Collected data
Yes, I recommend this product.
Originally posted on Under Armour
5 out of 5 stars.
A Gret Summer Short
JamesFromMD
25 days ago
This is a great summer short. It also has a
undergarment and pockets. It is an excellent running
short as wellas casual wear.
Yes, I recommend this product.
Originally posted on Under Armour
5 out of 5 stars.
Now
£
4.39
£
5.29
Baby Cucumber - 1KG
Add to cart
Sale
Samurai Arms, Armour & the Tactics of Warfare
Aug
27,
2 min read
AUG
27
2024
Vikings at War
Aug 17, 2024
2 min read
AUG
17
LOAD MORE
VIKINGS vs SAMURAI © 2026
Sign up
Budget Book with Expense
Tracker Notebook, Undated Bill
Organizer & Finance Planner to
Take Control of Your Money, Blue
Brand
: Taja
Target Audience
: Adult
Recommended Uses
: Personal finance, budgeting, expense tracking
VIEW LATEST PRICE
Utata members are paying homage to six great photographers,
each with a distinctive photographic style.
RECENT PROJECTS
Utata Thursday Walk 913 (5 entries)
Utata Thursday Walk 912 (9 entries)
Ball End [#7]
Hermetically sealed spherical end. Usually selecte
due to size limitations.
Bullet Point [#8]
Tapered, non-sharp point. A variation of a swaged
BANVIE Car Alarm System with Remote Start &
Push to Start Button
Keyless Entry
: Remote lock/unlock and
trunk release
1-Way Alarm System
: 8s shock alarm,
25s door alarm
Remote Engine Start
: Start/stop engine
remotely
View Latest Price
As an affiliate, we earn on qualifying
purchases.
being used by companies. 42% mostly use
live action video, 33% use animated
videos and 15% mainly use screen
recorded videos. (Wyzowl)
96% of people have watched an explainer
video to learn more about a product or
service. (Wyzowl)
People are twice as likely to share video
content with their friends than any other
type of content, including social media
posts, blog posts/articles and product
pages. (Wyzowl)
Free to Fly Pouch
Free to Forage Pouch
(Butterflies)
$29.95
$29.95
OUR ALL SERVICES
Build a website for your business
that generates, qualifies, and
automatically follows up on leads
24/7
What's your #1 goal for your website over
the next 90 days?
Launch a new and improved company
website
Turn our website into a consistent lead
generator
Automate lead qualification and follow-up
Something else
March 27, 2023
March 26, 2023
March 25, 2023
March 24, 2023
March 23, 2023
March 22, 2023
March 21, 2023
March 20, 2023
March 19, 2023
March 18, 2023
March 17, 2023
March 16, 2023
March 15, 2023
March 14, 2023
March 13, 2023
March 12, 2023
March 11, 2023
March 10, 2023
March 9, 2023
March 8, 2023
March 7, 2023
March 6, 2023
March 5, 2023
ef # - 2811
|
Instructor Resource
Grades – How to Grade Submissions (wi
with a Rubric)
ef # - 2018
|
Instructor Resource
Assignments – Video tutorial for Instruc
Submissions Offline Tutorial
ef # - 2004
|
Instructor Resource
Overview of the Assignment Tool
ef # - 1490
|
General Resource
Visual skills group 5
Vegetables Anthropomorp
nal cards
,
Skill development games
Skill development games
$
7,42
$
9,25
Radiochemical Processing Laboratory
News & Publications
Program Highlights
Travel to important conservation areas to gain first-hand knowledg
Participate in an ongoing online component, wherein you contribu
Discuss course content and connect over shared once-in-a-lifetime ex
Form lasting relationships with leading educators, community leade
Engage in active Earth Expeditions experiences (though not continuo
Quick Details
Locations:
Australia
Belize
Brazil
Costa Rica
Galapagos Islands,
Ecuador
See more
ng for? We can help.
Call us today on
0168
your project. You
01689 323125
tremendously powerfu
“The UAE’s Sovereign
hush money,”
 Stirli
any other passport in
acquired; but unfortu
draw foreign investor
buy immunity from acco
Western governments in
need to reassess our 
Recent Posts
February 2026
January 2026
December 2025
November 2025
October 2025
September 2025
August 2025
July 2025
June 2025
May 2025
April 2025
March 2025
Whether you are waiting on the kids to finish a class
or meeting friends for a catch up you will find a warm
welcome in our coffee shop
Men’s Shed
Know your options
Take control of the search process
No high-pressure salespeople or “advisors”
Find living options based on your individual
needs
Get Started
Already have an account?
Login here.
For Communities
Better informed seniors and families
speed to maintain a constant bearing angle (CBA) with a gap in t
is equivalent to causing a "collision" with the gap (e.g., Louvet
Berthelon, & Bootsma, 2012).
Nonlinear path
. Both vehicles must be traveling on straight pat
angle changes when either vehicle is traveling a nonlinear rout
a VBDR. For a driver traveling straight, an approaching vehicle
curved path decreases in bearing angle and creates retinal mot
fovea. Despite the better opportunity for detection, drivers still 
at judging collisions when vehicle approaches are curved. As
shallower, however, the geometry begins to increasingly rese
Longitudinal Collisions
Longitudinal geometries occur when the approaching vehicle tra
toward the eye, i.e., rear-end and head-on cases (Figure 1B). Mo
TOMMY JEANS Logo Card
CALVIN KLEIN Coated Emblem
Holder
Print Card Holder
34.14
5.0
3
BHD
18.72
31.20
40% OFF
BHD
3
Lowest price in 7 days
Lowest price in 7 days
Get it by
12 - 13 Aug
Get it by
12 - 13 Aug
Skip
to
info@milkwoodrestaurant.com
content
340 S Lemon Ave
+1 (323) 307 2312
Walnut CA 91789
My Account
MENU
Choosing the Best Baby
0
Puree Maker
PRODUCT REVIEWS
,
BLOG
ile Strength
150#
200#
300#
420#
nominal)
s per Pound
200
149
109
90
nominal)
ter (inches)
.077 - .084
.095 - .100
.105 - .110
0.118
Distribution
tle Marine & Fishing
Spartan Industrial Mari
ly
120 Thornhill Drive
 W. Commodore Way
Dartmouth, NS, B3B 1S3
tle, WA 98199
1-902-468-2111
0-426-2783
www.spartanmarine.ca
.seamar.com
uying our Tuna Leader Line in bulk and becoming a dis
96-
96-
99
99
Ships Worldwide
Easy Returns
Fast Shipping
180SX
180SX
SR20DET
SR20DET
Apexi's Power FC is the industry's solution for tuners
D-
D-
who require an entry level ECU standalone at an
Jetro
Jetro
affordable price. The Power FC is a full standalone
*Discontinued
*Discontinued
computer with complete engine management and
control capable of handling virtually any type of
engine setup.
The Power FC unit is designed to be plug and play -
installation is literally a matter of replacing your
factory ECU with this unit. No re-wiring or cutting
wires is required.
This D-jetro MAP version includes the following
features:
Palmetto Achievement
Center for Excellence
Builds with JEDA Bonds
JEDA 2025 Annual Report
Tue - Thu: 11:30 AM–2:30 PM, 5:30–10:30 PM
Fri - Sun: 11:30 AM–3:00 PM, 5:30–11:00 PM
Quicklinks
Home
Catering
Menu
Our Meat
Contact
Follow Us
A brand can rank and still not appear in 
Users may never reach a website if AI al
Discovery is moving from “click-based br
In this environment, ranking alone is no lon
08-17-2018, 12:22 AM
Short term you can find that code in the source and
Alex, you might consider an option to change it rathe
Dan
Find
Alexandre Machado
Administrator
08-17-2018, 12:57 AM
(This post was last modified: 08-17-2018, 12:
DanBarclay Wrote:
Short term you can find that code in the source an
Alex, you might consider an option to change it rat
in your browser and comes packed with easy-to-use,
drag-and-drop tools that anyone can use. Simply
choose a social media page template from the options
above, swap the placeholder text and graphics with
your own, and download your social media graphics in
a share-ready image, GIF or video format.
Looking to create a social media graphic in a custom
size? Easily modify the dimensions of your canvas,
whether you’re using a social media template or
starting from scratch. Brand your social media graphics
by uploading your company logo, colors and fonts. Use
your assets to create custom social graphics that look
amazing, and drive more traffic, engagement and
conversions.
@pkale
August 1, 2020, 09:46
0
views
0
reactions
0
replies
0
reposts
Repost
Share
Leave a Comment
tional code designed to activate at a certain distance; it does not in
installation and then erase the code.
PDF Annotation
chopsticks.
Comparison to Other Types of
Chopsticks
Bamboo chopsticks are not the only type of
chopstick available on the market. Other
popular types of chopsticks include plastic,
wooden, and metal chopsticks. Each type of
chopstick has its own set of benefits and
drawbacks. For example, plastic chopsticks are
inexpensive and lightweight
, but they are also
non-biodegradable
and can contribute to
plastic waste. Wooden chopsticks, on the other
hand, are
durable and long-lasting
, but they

## [Exercise]
Lay out the records as a JSON list of strings, one string per line and no blank lines, covering only the lines from the start of the records through the line containing "each with a distinctive photographic style.".

## [Response box]
[
  "Yes, I recommend this product.",
  "Originally posted on Under Armour",
  "5 out of 5 stars.",
  "A Gret Summer Short",
  "JamesFromMD",
  "25 days ago",
  "This is a great summer short. It also has a",
  "undergarment and pockets. It is an excellent running",
  "short as wellas casual wear.",
  "Yes, I recommend this product.",
  "Originally posted on Under Armour",
  "5 out of 5 stars.",
  "Now",
  "£",
  "4.39",
  "£",
  "5.29",
  "Baby Cucumber - 1KG",
  "Add to cart",
  "Sale",
  "Samurai Arms, Armour & the Tactics of Warfare",
  "Aug",
  "27,",
  "2 min read",
  "AUG",
  "27",
  "2024",
  "Vikings at War",
  "Aug 17, 2024",
  "2 min read",
  "AUG",
  "17",
  "LOAD MORE",
  "VIKINGS vs SAMURAI © 2026",
  "Sign up",
  "Budget Book with Expense",
  "Tracker Notebook, Undated Bill",
  "Organizer & Finance Planner to",
  "Take Control of Your Money, Blue",
  "Brand",
  ": Taja",
  "Target Audience",
  ": Adult",
  "Recommended Uses",
  ": Personal finance, budgeting, expense tracking",
  "VIEW LATEST PRICE",
  "Utata members are paying homage to six great photographers,",
  "each with a distinctive photographic style."
]